Material provided below:
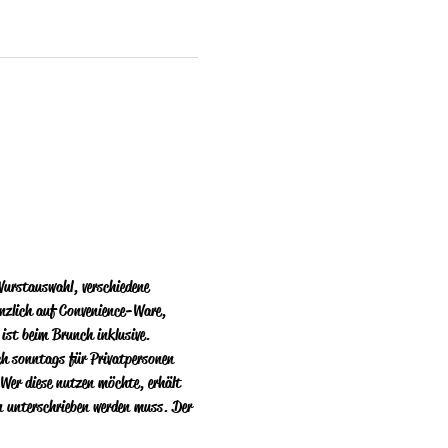
urstauswahl, verschiedene 
änzlich auf Convenience-Ware, 
 ist beim Brunch inklusive. 
ich sonntags für Privatpersonen 
Wer diese nutzen  möchte, erhält 
n unterschrieben werden muss. Der 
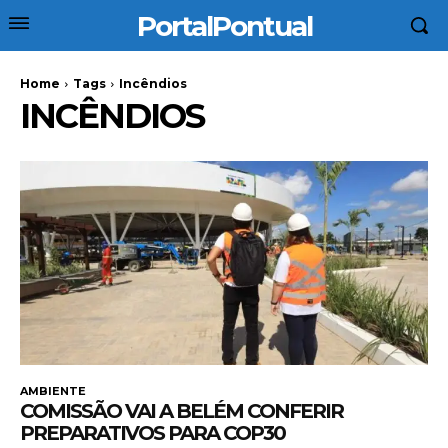
PortalPontual
Home
Tags
Incêndios
INCÊNDIOS
AMBIENTE
COMISSÃO VAI A BELÉM CONFERIR
PREPARATIVOS PARA COP30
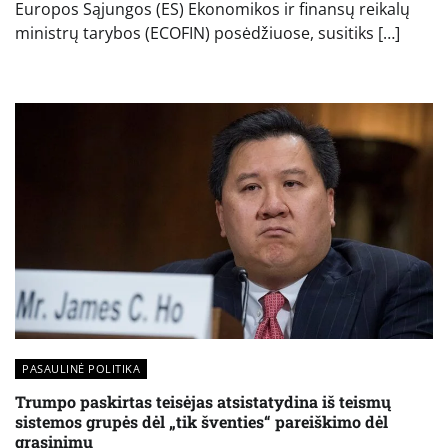
Europos Sąjungos (ES) Ekonomikos ir finansų reikalų
ministrų tarybos (ECOFIN) posėdžiuose, susitiks […]
PASAULINĖ POLITIKA
Trumpo paskirtas teisėjas atsistatydina iš teismų
sistemos grupės dėl „tik šventies“ pareiškimo dėl
grasinimų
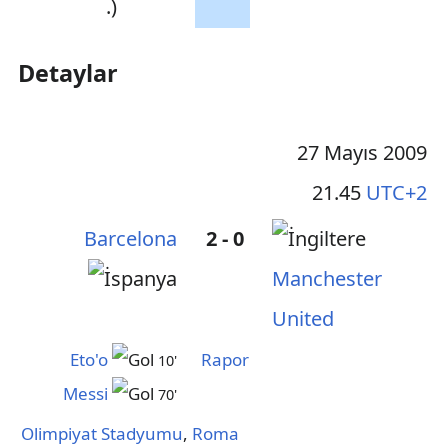
.)
Detaylar
27 Mayıs 2009
21.45
UTC+2
Barcelona
2 - 0
Manchester
United
Eto'o
Rapor
10'
Messi
70'
Olimpiyat Stadyumu
,
Roma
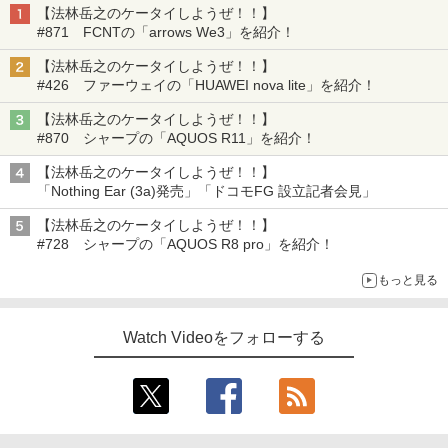
【法林岳之のケータイしようぜ！！】
#871 FCNTの「arrows We3」を紹介！
【法林岳之のケータイしようぜ！！】
#426 ファーウェイの「HUAWEI nova lite」を紹介！
【法林岳之のケータイしようぜ！！】
#870 シャープの「AQUOS R11」を紹介！
【法林岳之のケータイしようぜ！！】
「Nothing Ear (3a)発売」「ドコモFG 設立記者会見」
【法林岳之のケータイしようぜ！！】
#728 シャープの「AQUOS R8 pro」を紹介！
もっと見る
Watch Videoをフォローする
End of Material provided.
- **Task prompt**
Retype the text of every entry above, line for line and without changes, and leave out the pictures.

- **Output for this task**
urstauswahl, verschiedene 
änzlich auf Convenience-Ware, 
 ist beim Brunch inklusive. 
ich sonntags für Privatpersonen 
Wer diese nutzen  möchte, erhält 
n unterschrieben werden muss. Der 
PortalPontual
Home
Tags
Incêndios
INCÊNDIOS
AMBIENTE
COMISSÃO VAI A BELÉM CONFERIR
PREPARATIVOS PARA COP30
Europos Sąjungos (ES) Ekonomikos ir finansų reikalų
ministrų tarybos (ECOFIN) posėdžiuose, susitiks […]
PASAULINĖ POLITIKA
Trumpo paskirtas teisėjas atsistatydina iš teismų
sistemos grupės dėl „tik šventies“ pareiškimo dėl
grasinimų
.)
Detaylar
27 Mayıs 2009
21.45
UTC+2
Barcelona
2 - 0
Manchester
United
Eto'o
Rapor
10'
Messi
70'
Olimpiyat Stadyumu
,
Roma
【法林岳之のケータイしようぜ！！】
#871 FCNTの「arrows We3」を紹介！
【法林岳之のケータイしようぜ！！】
#426 ファーウェイの「HUAWEI nova lite」を紹介！
【法林岳之のケータイしようぜ！！】
#870 シャープの「AQUOS R11」を紹介！
【法林岳之のケータイしようぜ！！】
「Nothing Ear (3a)発売」「ドコモFG 設立記者会見」
【法林岳之のケータイしようぜ！！】
#728 シャープの「AQUOS R8 pro」を紹介！
もっと見る
Watch Videoをフォローする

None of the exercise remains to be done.